Prédios sem luz e moradores “presos” em casa
Do alto das escadas do prédio de nove andares onde vive, Adília Paiva, de 65 anos, já não esconde o cansaço de quem há cinco meses é obrigada a subir e a descer escadas diariamente, desde que os dois elevadores do prédio avariaram. “Já estou com problemas nos joelhos de tanto subir e descer. Quando venho carregada com sacos de compras torna-se impossível”, desabafa a moradora de um dos lotes do Bairro do Armador, antiga zona M de Chelas. Ainda com sequelas de um AVC que sofreu aos 45 anos e que a deixou com dificuldades em andar, Adília acorda todos os dias às 5h da manhã para ir trabalhar e enfrenta nove andares de escadas, muitos deles sem iluminação. “Arrisco-me a cair das escadas e a arranjar um problema grave”, reclama. “Há muitos vizinhos mais velhos, alguns com 90 anos, e outros com cadeira de rodas, que deixaram de poder sair de casa”.
É o caso de Isidro Rocha, de 71 anos, que vive no sétimo andar e, tanto ele como a mulher, já só saem de casa “quando é mesmo necessário”.
“É um castigo para descer e subir as escadas com sacos de compras. Sou diabético e a idade já não perdoa”, desabafa. “Há uma vizinha que tem muitos problemas de saúde e precisa de ser levada às consultas e agora não consegue sair de casa. A família é que lhe tem trazido comida. Não há forma de arranjarem uma solução para isto. A empresa de manutenção dos elevadores e a Gebalis dizem que ainda não têm previsão de arranjo.”
Com a época festiva a aproximar-se, Isidro receia passar o Natal longe da família. “Já avisei os meus familiares que ainda estamos sem elevador e, se continuar assim, não vêm passar o Natal connosco, o que é compreensível”.
O bairro social do Armador, em Marvila, é constituído por 118 lotes, sendo 69 propriedade da Câmara Municipal de Lisboa e 49 de outros promotores. “Sei de pelo menos mais dez prédios aqui no bairro sem elevador e ninguém resolve nada”, revela Adília Paiva.
O caso não é único (nem de hoje). Em início de outubro, as comissões de moradores e utentes de saúde de Marvila já se tinham manifestado nos Paços do Concelho, em Lisboa, para denunciar avarias em cerca de três dezenas de elevadores de vários lotes do bairro do Condado e infiltrações nas casas.
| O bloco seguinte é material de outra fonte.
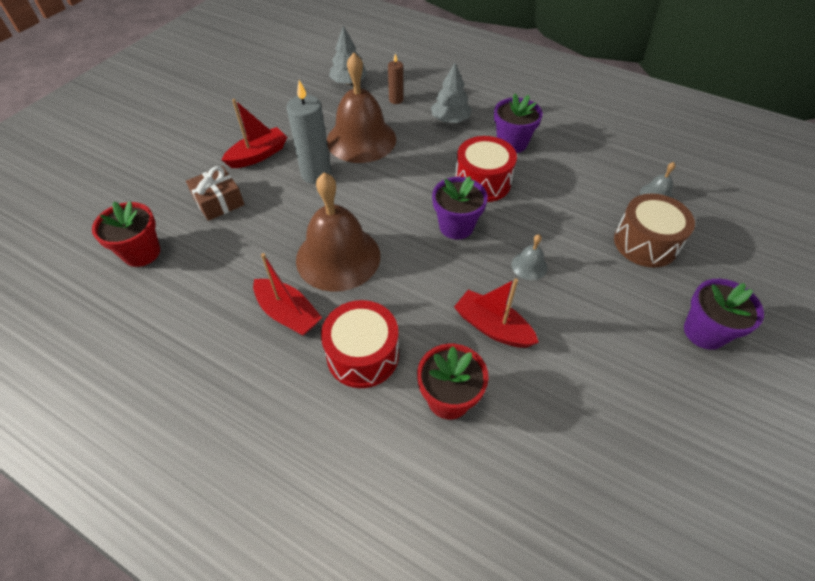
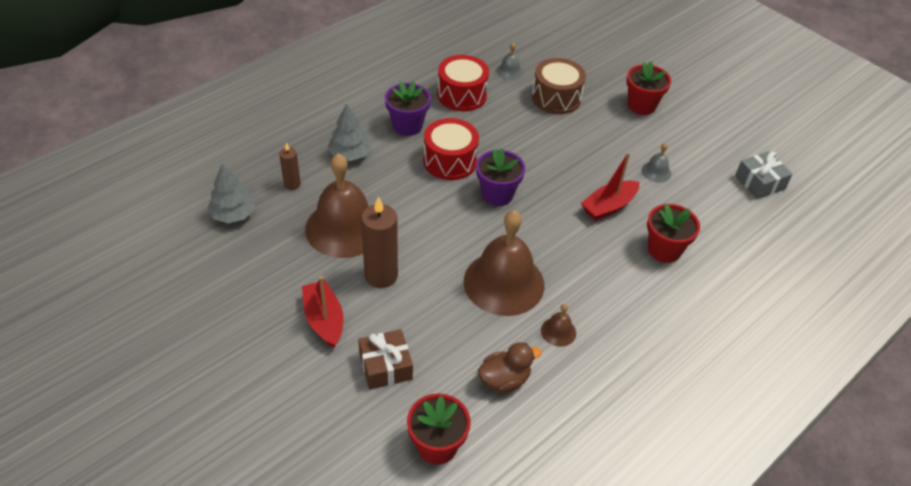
camera: 75 degrees left, 5 degrees down
red boat [253,253,322,336] -> brown bell [541,304,576,347]
grey candle [287,80,331,184] -> brown candle [361,197,398,288]
red drum [321,300,399,388] -> red drum moved to [437,55,489,111]
grey bell [511,234,547,280] -> grey bell moved to [642,143,672,183]
purple flower pot [684,279,764,350] -> red flower pot [626,61,671,115]
none -> brown duck [478,342,542,393]
none -> grey gift [735,151,793,199]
De acordo com o documento entregue à Câmara Municipal de Lisboa, muitos dos moradores “dependem de familiares e da solidariedade de vizinhos” para ter alguma mobilidade e satisfazer necessidades básicas”. “O abandono de Marvila tem de ter limites, tem de parar. Temos de ter direito à dignidade e à mobilidade nas nossas habitações”, lê-se no documento entregue.
O i pediu esclarecimentos à Gebalis, a empresa pública que gere os bairros municipais de Lisboa, estando a aguardar resposta.